- [VORGEGEBENER TEXT]:
####
1914 – EXPEDITION KLEIN
Playing Lawrence On The Other Side

 

Als 1892 Karl Mays sechsbändiger romantisch gefärbter Orientzyklus herauskam, titelte Band zwei „Durchs wilde Kurdistan“. Zweiundzwanzig Jahre später entsandte das Deutsche Kaiserreich reguläres Militär, aber auch Kaufleute, Archäologen, Abenteurer und Spione genau in diese Region und andere muslimisch geprägte Gebiete. Ihre Order: Unterstützung des osmanischen Bündnispartners und Aufwiegelung zum Dschihad.

 

Fritz Klein Bey in türkischer Majorsuniform um 1915. Foto©Preußen-Museum NRW Wesel

 

Was einer geheimen deutschen Orient-Expedition unter Führung eines Hauptmanns namens Fritz Klein dort widerfuhr, wäre bester Karl May-Stoff gewesen, stünde nicht ein realer und brutaler Krieg dahinter. Das Preußen-Museum des Landschaftsverbands Rheinland (LVR) in Wesel widmet dem ungewöhnlichen Thema unter dem Titel „Playing Lawrence On The Other Side“ eine Sonderschau.

 

Im Orient gab es die dritte, fast vergessene Front im großen Gemetzel des Ersten Weltkriegs. Denn auch in Asien und Afrika vernichtete „Der Große Krieg“ ganze Landstriche und brachte hunderttausendfachen Tod. Es ist ein denkwürdiges Kriegskapitel, an dem das wilhelminische Deutschland im Rahmen seiner „Weltpolitik“ mitwirkte und an dass heute nur wenig erinnert. Rund 25.000 deutsche Soldaten waren an den orientalischen Kriegsschauplätzen eingesetzt.

 

Die Zitadelle von Aleppo Im Winter 2014 Sammelpunkt von Kleins Expeditionskorps auf dem Weg zu Euphrat und Tigris. Foto © Preußen-Museum NRW Wesel

 

Deutsch-türkische Allianz Ein Bündnispartner des Deutschen Kaisers Wilhelm II war das Osmanische Reich. Die Türken hatte am 11. November 1914 offiziell den "Heiligen Krieg" gegen Russland, Großbritannien und Frankreich, den Kriegsgegnern des Deutschen Reiches, proklamiert. Vor diesem Hintergrund beorderte Deutschland bereits mit Kriegsbeginn ein gutes Dutzend Einzelpersonen mit gefährlichen Missionen in die Gebiete zwischen Afghanistan und Marokko.

     Das Auswärtige Amt und der Große Generalstab in Berlin verfolgten damit ein Ziel: Im Orient sollten neben Militäroperationen zur Stabilisierung des Osmanischen Reichs deutsche Kulturspezialisten und Landeskenner propagandistisch und nachrichtendienstlich arbeiten, um den Gegner zu schwächen. Als Leitstelle für diese meist subversiven Tätigkeiten diente die Nachrichtenstelle für den Orient, kurz NfO. Sie beauftragte ihre Agenten, unter höchst riskanten wie abenteuerlichen Umständen in den englisch, französisch und russisch besetzten Gebieten, Kolonien oder Protektoraten für Unruhe zu sorgen; im besten Falle war gewünscht, einen Dschihad - einen Heiligen Krieg - vom Zaun zu brechen.
####
- [AUSGELESENE EINTRÄGE]:

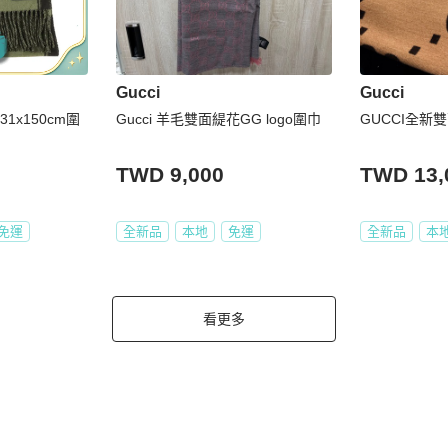
Gucci
Gucci
 31x150cm圍
Gucci 羊毛雙面緹花GG logo圍巾
GUCCI全新
TWD 9,000
TWD 13,
免運
全新品
本地
免運
全新品
本
看更多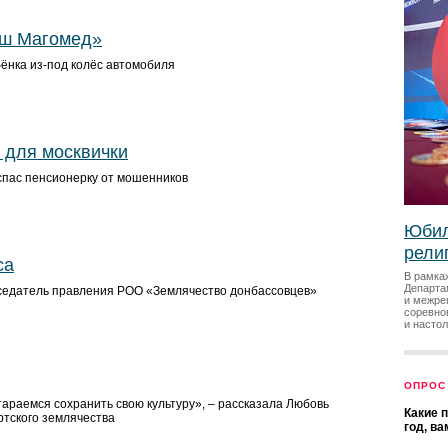
аш Магомед»
бёнка из-под колёс автомобиля
 для москвички
спас пенсионерку от мошенников
Юбил
рели
са
В рамка
Департа
седатель правления РОО «Землячество донбассовцев»
и межре
соревно
и насто
ОПРОС
тараемся сохранить свою культуру», – рассказала Любовь
Какие 
тского землячества
год, в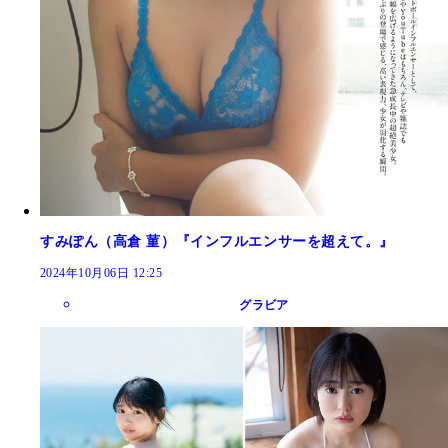
すみぽん（高倉 菫）『インフルエンサーを超えて。』
2024年10月06日 12:25
グラビア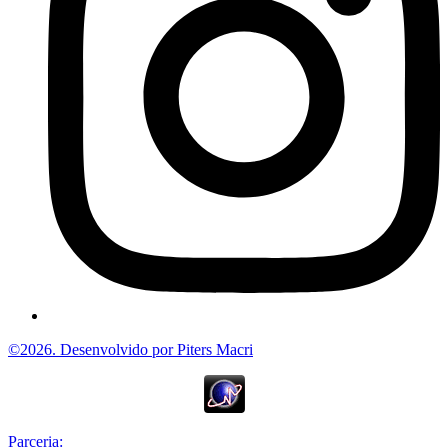
©2026. Desenvolvido por Piters Macri
Parceria: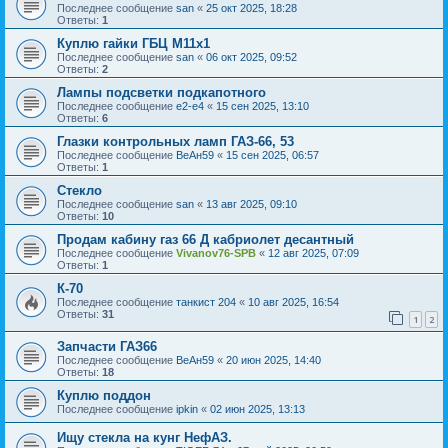
Последнее сообщение
san
«
25 окт 2025, 18:28
Ответы:
1
Куплю гайки ГБЦ М11х1
Последнее сообщение
san
«
06 окт 2025, 09:52
Ответы:
2
Лампы подсветки подкапотного
Последнее сообщение
e2-e4
«
15 сен 2025, 13:10
Ответы:
6
Глазки контрольных ламп ГАЗ-66, 53
Последнее сообщение
ВеАн59
«
15 сен 2025, 06:57
Ответы:
1
Стекло
Последнее сообщение
san
«
13 авг 2025, 09:10
Ответы:
10
Продам кабину газ 66 Д кабриолет десантный
Последнее сообщение
Vivanov76-SPB
«
12 авг 2025, 07:09
Ответы:
1
К-70
Последнее сообщение
танкист 204
«
10 авг 2025, 16:54
Ответы:
31
1
2
Запчасти ГАЗ66
Последнее сообщение
ВеАн59
«
20 июн 2025, 14:40
Ответы:
18
Куплю поддон
Последнее сообщение
ipkin
«
02 июн 2025, 13:13
Ищу стекла на кунг НефАЗ.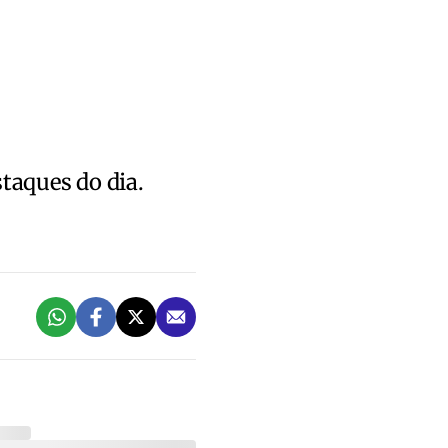
staques do dia.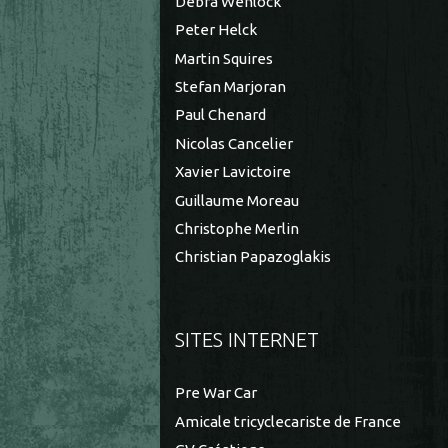
Debra Wenlock
Peter Helck
Martin Squires
Stefan Marjoran
Paul Chenard
Nicolas Cancelier
Xavier Lavictoire
Guillaume Moreau
Christophe Merlin
Christian Papazoglakis
SITES INTERNET
Pre War Car
Amicale tricyclecariste de France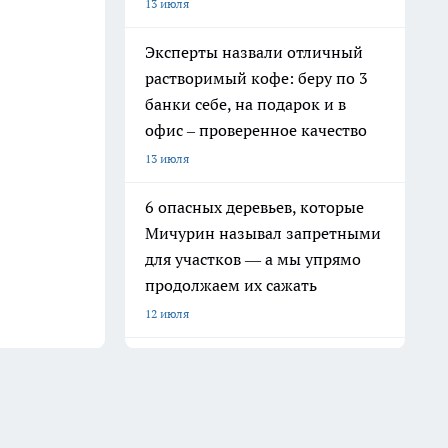
13 июля
Эксперты назвали отличный
растворимый кофе: беру по 3
банки себе, на подарок и в
офис – проверенное качество
13 июля
6 опасных деревьев, которые
Мичурин называл запретными
для участков — а мы упрямо
продолжаем их сажать
12 июля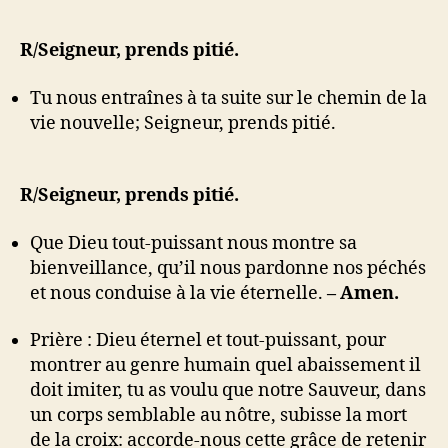
R/Seigneur, prends pitié.
Tu nous entraînes à ta suite sur le chemin de la
vie nouvelle; Seigneur, prends pitié.
R/Seigneur, prends pitié.
Que Dieu tout-puissant nous montre sa
bienveillance, qu’il nous pardonne nos péchés
et nous conduise à la vie éternelle.
– Amen.
Prière : Dieu éternel et tout-puissant, pour
montrer au genre humain quel abaissement il
doit imiter, tu as voulu que notre Sauveur, dans
un corps semblable au nôtre, subisse la mort
de la croix: accorde-nous cette grâce de retenir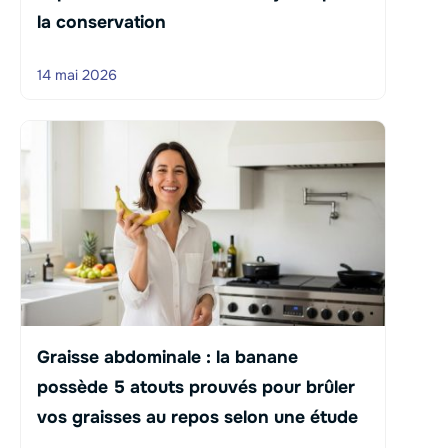
la conservation
14 mai 2026
Graisse abdominale : la banane
possède 5 atouts prouvés pour brûler
vos graisses au repos selon une étude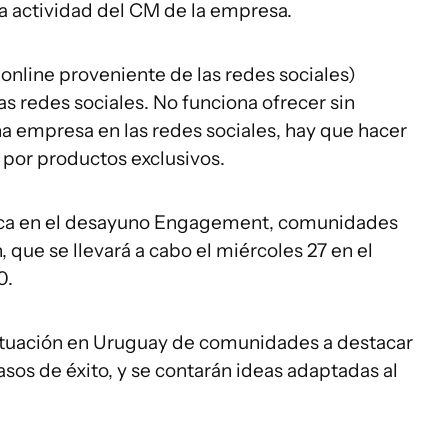
a actividad del CM de la empresa.
nline proveniente de las redes sociales)
s redes sociales. No funciona ofrecer sin
una empresa en las redes sociales, hay que hacer
por productos exclusivos.
tica en el desayuno Engagement, comunidades
 que se llevará a cabo el miércoles 27 en el
0.
 situación en Uruguay de comunidades a destacar
asos de éxito, y se contarán ideas adaptadas al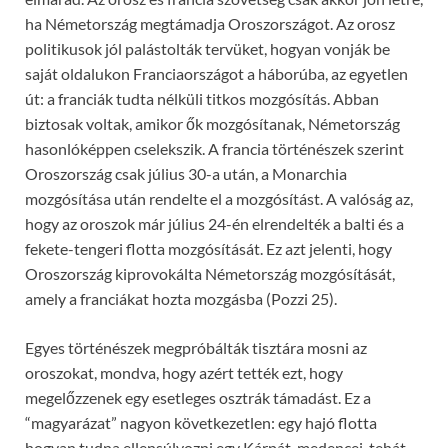
ha Németország megtámadja Oroszországot. Az orosz
politikusok jól palástolták tervüket, hogyan vonják be
saját oldalukon Franciaországot a háborúba, az egyetlen
út: a franciák tudta nélküli titkos mozgósítás. Abban
biztosak voltak, amikor ők mozgósítanak, Németország
hasonlóképpen cselekszik. A francia történészek szerint
Oroszország csak július 30-a után, a Monarchia
mozgósítása után rendelte el a mozgósítást. A valóság az,
hogy az oroszok már július 24-én elrendelték a balti és a
fekete-tengeri flotta mozgósítását. Ez azt jelenti, hogy
Oroszország kiprovokálta Németország mozgósítását,
amely a franciákat hozta mozgásba (Pozzi 25).
Egyes történészek megpróbálták tisztára mosni az
oroszokat, mondva, hogy azért tették ezt, hogy
megelőzzenek egy esetleges osztrák támadást. Ez a
“magyarázat” nagyon következetlen: egy hajó flotta
hogyan tudna ellensúlyozni egy Kárpát-medencei, tehát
####
- [AUFGABE 1]: Gib den Abschnitt aus dem Text über die Expedition Klein wortgetreu wieder, beginnend mit "Deutsch-türkische Allianz Ein" und weiter bis einschließlich "Afghanistan und Marokko.".
- [AUFGABE 2]: Schreibe den Text über die Expedition Klein im Orient von der Stelle an weiter, an der er aufhört.

- [ANTWORT 1]:
Deutsch-türkische Allianz Ein Bündnispartner des Deutschen Kaisers Wilhelm II war das Osmanische Reich. Die Türken hatte am 11. November 1914 offiziell den "Heiligen Krieg" gegen Russland, Großbritannien und Frankreich, den Kriegsgegnern des Deutschen Reiches, proklamiert. Vor diesem Hintergrund beorderte Deutschland bereits mit Kriegsbeginn ein gutes Dutzend Einzelpersonen mit gefährlichen Missionen in die Gebiete zwischen Afghanistan und Marokko.

- [ANTWORT 2]:
 

Oberleutnant Fritz Klein in seiner Zeit als Militärattaché in Kairo 1911. Foto © Preußen-Museum NRW Wesel

 

Kleins Krieg Einer dieser Akteure war der zu diesem Zeitpunkt 37-jährige preußische Hauptmann und osmanische Major Fritz Klein, ein erfahrener Offizier aus einem rheinischen Regiment. Klein, ein gebürtiger Siegerländer, führte von 1914 bis 1916 eine Expedition in das Randgebiet des Osmanischen Reichs, den heutigen Irak, und Persien. Große Teile Persiens waren damals von russischen und britischen Truppen besetzt. Dagegen richtete sich eine "provisorische persische Regierung" mit Sitz im kurdisch dominierten Kermanschah, die von Berlin finanziell und militärisch Hilfe erhielt.
     Es gelang Klein, der als ehemaliger Militärattaché überzeugend auftreten konnte, die schiitische Geistlichkeit für den Kampf an der Seite der Mittelmächte (Deutsches Reich, Österreich-Ungarn und Bulgarien) zu gewinnen. Seinen „Klein-Krieg“ mit Sabotageakten und Anschlägen führte der deutsche Hauptmann mit handverlesenen Gefährten und heimischen Arabertrupps gegen weit überlegene britische und russische Kräfte. Die Sprengung der britischen Ölpipeline am Persischen Golf war ihr größter Erfolg. Klein arbeitete damit ähnlich wie auf der Gegenseite der britische Offizier, Spion, Schriftsteller und Archäologe Thomas Eward Lawrence, der als „Lawrence von Arabien“ (mehr) zu Ruhm kam.

 

Die Führer des deutsche Sprengkommandos mit ihren Kameraden, die im Frühjahr 1915 englische Ölleitungen am Persischen Golf zerstörten. Foto © Preußen-Museum NRW Wesel

 

Orient-Story Die abenteuerliche Geschichte des Hauptmanns und frühen „Guerillakämpfers“ Fritz Klein, die der Weseler Museumsdirektor Veit Veltzke mit der Ausstellung aufgearbeitet hat, geht ursprünglich auf eine Überlieferung des Expeditionsteilnehmers Edgar Stern-Rubarth zurück. Der Adjudant und politische Journalist, der zeitweise für die „Kölnische Zeitung“ arbeitete, emigrierte 1936 unter Nazi-Druck nach London. Dort verfasste er rückblickend den geheimen Orient-Einsatz der Klein-Mission unter dem Titel „Playing Lawrence On The Other Side“ (Lawrence spielt auf der anderen Seite), den auch die Weseler Ausstellung führt.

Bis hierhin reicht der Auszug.